Source passage:
[Start of Attachment]

Scientific classification
- Kingdom: Animalia
- Phylum: Chordata
- Class: Reptilia
- Order: Squamata
- Suborder: Serpentes
- Family: Viperidae
- Genus: Bothrops
- Species: B. muriciensis
- Binomial name: Bothrops muriciensis Ferrarezzi, Freire, 2001

= Bothrops muriciensis =

- Genus: Bothrops
- Species: muriciensis
- Authority: Ferrarezzi, Freire, 2001
- Conservation status: CR

Endangered species of pit viper

Bothrops muriciensis, also known as Jararaca, Jararaca-de-Alagoas, Jararacuçu in Portuguese, is an endangered species of pit viper which is named after the forest it is known to inhabit, Mata de Murici, in Alagoas in the north east of Brazil. As with all vipers, B. muriciensis is venomous.

== Description ==
Bothrops muriciensis is distinguishable by its 13-14 dark triangular or trapezoidal markings, and lack of markings between them, as well as the mouth and throat colouring being dark black in males and white in females. These snakes have been discovered up to 77 cm (snout-vent length).

[End of Attachment]

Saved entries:

[Start of Attachment]

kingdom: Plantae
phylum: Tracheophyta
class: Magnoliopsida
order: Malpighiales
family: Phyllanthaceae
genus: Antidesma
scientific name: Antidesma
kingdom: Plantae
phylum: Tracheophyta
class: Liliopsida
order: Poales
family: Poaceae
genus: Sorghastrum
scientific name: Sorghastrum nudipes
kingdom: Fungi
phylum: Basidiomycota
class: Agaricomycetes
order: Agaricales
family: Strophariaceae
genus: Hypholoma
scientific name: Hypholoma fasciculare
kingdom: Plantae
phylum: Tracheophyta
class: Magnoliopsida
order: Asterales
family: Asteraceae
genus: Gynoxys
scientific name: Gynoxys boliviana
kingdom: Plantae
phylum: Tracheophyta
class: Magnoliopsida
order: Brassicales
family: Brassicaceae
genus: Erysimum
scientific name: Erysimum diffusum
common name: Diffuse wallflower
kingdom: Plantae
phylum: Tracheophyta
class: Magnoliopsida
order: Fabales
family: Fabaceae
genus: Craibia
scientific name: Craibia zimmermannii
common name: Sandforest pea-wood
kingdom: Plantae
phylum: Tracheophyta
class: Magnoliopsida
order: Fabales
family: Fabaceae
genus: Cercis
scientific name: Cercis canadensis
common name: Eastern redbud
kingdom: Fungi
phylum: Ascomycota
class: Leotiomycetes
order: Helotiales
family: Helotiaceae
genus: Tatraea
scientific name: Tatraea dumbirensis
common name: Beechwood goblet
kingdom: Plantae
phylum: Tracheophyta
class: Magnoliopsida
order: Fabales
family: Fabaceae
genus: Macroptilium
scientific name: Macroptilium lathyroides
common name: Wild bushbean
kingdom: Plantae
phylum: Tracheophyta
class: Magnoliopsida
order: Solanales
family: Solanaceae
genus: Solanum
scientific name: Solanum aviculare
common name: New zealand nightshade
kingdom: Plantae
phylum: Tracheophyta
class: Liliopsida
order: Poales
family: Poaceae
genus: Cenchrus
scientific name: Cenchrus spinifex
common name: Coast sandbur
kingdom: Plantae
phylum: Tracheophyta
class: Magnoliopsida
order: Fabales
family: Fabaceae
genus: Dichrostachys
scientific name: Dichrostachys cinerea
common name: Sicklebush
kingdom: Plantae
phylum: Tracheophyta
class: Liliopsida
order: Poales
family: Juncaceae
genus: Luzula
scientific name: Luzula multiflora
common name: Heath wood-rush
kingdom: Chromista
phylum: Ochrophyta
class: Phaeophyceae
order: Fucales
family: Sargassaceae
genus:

[End of Attachment]

Work instructions:
a – According to the Bothrops muriciensis article, what forest is the species named after?
b – List the Portuguese names for the snake that the Bothrops muriciensis article gives.
c – Write the next part of the Bothrops muriciensis article, picking up after its last sentence.
The records have no connection to the Bothrops muriciensis article.

Task results:
a – Mata de Murici, in Alagoas in the north east of Brazil.

b – Jararaca, Jararaca-de-Alagoas, Jararacuçu

c –
== Endangered status ==
Bothrops muriciensis is considered one of the top 30 most endangered viper species, and are listed on the Brazilian Red List as endangered, as well as globally on the IUCN Red List. Knowledge of the species is lacking and up until 2012 only 9 individuals were known, all close to the first area the species was found in.

== Reproduction ==
Bothrops muriciensis reproduces sexually, with ovoviviparous birth.